SageMaker allows AWS users to create a notebook instance in the cloud. SageMaker tries to make it easy for data scientists and machine learning engineers to train and deploy their machine learning models in production. Therefore, if you are comfortable using Jupyter Notebooks for data science, SageMaker will be great for you. However, there are some pros and cons.
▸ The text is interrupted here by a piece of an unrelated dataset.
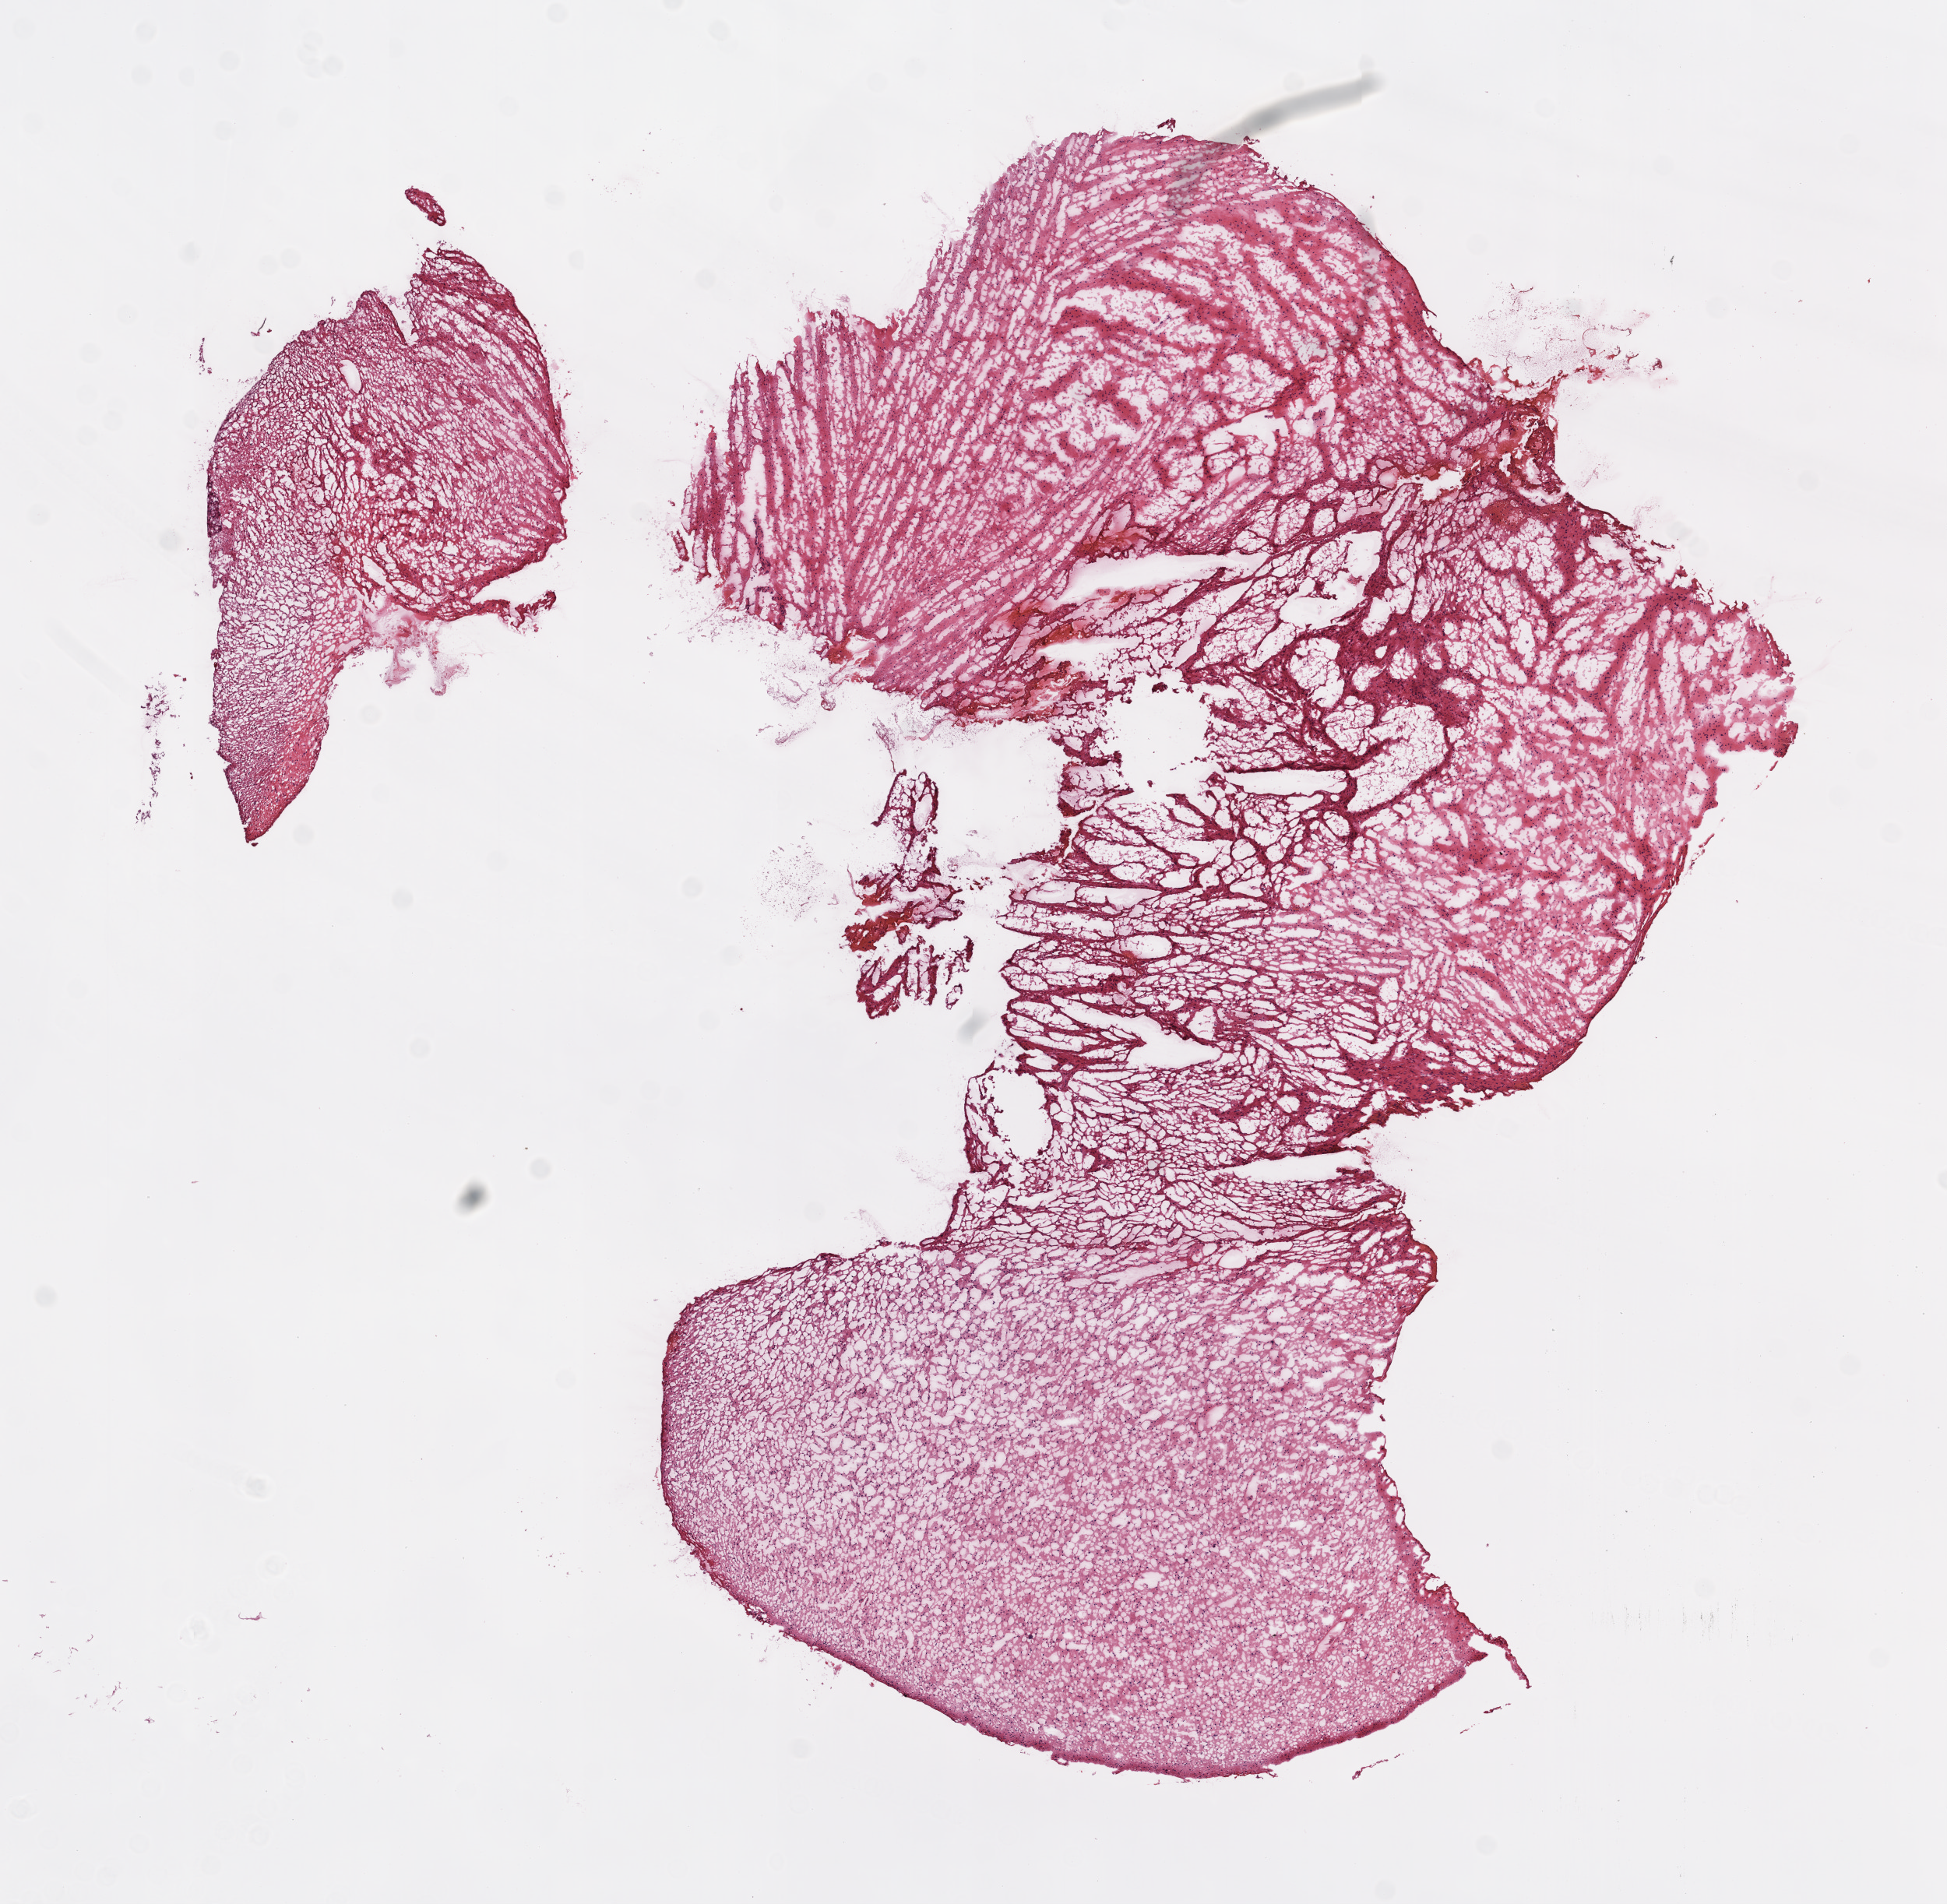
Whole-slide histology image, H&E-stained — a low-resolution overview of the entire scanned area, about 10.0 x 9.8 mm. Frozen section from the top of the tissue portion. Brain, primary tumour sample. Patient: male, age at initial diagnosis 50 years. Histologic grade: G2 (moderately differentiated). Pathologist review of this section (percent, as recorded): tumour cells 100%, tumour nuclei 60%, normal cells 0%, stromal cells 0%, necrosis 0%.
- histologic diagnosis: Astrocytoma, NOS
  • SageMaker has a great surrounding ecosystem that allows you to train, debug, and deploy your models, as well as my other useful tools for machine learning in production.
  • It makes it easier to do some tests and sanity-checks when you are doing model development in the cloud.
  • The SageMaker Python SDK makes it easy to do things like A/B tests. In other words, when you create or update an endpoint, you can easily split the traffic going to one endpoint across several models (and by different percentages/weights). You can easily change the endpoint configuration to switch to the best model over time.
  • The SDK also makes it easy to load and unload models dynamically as needed (multi-model endpoints). If you use this in place of creating an endpoint for every model you put in production, you can save a heck of a lot of money. For example, if you have 1000 clients who all have a different model fine-tuned on their specific data, you can go from 171k to 1k US dollars per month!


  • AWS charges a premium for the usefulness of the notebook, and the surrounding infrastructure.
  • Since you need to use the SageMaker Python SDK to run your code, your local notebooks need to be updated to run in SageMaker. That means, depending on the task, it may be preferable to simply put all your code in scripts, spin up an EC2 instance, and deploy with Docker.

All-in-all, I would say that the best time to use SageMaker is when you are doing a lot of experimentation, you think notebooks will help you better explore the data, and you need to additional cloud compute resources.

AWS also has a lot of sample notebooks for deployment, so it may be worth it to check them (particularly if you are planning to deploy similar models). Building on top of the work of others could also save you some time.